Challenges ::
1/ Can you reproduce the @update operator thread word for word, from "[Python-ideas] The @update" to "spaces around operators."?
2/ Can you write the next part of the @update operator thread, picking up after its final line?

Source document ::
---+---

[Python-ideas] The @update operator for dictionaries

[Chris Angelico]

On Sun, Mar 10, 2019 at 4:22 AM Jonathan Fine <jfine2358 at gmail.com> wrote:
>
> Steven D'Aprano wrote
>
> > The last thing we're going to do is repeat Ruby's design mistake of
> > making code dependent on spaces around operators.
>
> I'd say that Ruby's mistake was encouraging programmers to write code
> that was hard for human beings to read accurately and quickly. As we
> say in Python, readability counts. And that's part of the PEP process.
>
> Let me clarify the additions to the grammar.
>
>    'foo' is a valid Python variable name
>    '@foo=' is to be a valid incremental assignment operator
>   '@foo' is to be a valid Python binary operator
>
> For clarity, we keep '@' and '@=' as binary and incremental assignment
> operators.

---+---

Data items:
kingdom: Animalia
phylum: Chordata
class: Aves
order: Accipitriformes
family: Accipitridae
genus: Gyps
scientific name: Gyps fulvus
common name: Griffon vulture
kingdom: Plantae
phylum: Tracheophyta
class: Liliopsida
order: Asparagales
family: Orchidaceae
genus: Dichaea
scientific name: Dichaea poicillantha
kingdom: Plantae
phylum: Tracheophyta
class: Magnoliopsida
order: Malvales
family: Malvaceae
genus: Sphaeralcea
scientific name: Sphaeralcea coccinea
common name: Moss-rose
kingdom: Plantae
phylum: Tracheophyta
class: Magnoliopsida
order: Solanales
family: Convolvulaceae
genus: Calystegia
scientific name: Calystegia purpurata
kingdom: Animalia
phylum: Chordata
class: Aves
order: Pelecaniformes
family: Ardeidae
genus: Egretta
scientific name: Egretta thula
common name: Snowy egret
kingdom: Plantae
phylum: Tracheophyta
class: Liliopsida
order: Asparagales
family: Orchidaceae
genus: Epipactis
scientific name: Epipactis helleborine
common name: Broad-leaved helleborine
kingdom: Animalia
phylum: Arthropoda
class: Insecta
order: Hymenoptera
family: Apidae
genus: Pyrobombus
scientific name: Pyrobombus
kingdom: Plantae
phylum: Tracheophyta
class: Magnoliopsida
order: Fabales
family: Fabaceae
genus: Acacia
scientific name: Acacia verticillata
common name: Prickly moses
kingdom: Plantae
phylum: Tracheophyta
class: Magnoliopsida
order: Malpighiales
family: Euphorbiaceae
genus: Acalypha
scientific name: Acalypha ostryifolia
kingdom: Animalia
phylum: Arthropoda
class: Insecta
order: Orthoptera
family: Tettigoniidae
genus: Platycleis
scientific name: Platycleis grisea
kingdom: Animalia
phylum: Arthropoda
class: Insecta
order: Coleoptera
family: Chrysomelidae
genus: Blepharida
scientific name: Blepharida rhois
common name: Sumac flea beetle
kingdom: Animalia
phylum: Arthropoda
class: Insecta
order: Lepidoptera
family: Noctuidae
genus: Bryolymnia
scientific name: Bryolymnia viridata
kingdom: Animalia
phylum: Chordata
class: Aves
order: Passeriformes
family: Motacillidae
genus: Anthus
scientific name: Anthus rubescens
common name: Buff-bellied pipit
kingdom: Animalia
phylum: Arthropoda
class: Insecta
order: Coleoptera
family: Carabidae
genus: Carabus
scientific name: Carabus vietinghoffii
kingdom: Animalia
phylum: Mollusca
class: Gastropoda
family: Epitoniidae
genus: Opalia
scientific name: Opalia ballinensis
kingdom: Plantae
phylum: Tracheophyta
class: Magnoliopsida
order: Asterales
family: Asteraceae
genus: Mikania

---+---

Task results ::
1/
[Python-ideas] The @update operator for dictionaries

[Chris Angelico]

On Sun, Mar 10, 2019 at 4:22 AM Jonathan Fine <jfine2358 at gmail.com> wrote:
>
> Steven D'Aprano wrote
>
> > The last thing we're going to do is repeat Ruby's design mistake of
> > making code dependent on spaces around operators.

2/
>
> The worst possible example of ambiguity and incompatibility is perhaps
>     a at b+1
> which is valid Python both before and after, but with different syntax
>     a @ (b + 1) # Before
>     a @b (+1)  # After

Actually, due to operator precedence, the current interpretation is:

(a @ b) + 1

That's a massive compatibility break. You're making it so the presence
of whitespace around an operator not just changes its precedence, but
actually changes "b" from a value to a token. There's a huge
difference between:

x.upper

and

x+upper

One of them looks up the name "upper" as an attribute of whatever
object 'x' is, and the other evaluates "upper" in the current context
(looking for a local or global variable, or a built-in). Atoms and
values are fundamentally different; you can replace a simple name with
an expression (since they're both values), but you can't do that with
an atom:

x+(dispatch["upper"]) # can do exactly the same thing as x+upper
x.(dispatch["upper"]) # SyntaxError

You're proposing to change the @ symbol from being like the first
example to being like the second... but ONLY if there's the right
pattern of whitespace.

I hope that this has 0% chance of happening.

You'll do better to pick some other symbol, such that you're giving
meaning to something that is currently an error. At least that way,
there won't be code that behaves drastically differently on 3.8 and
3.9.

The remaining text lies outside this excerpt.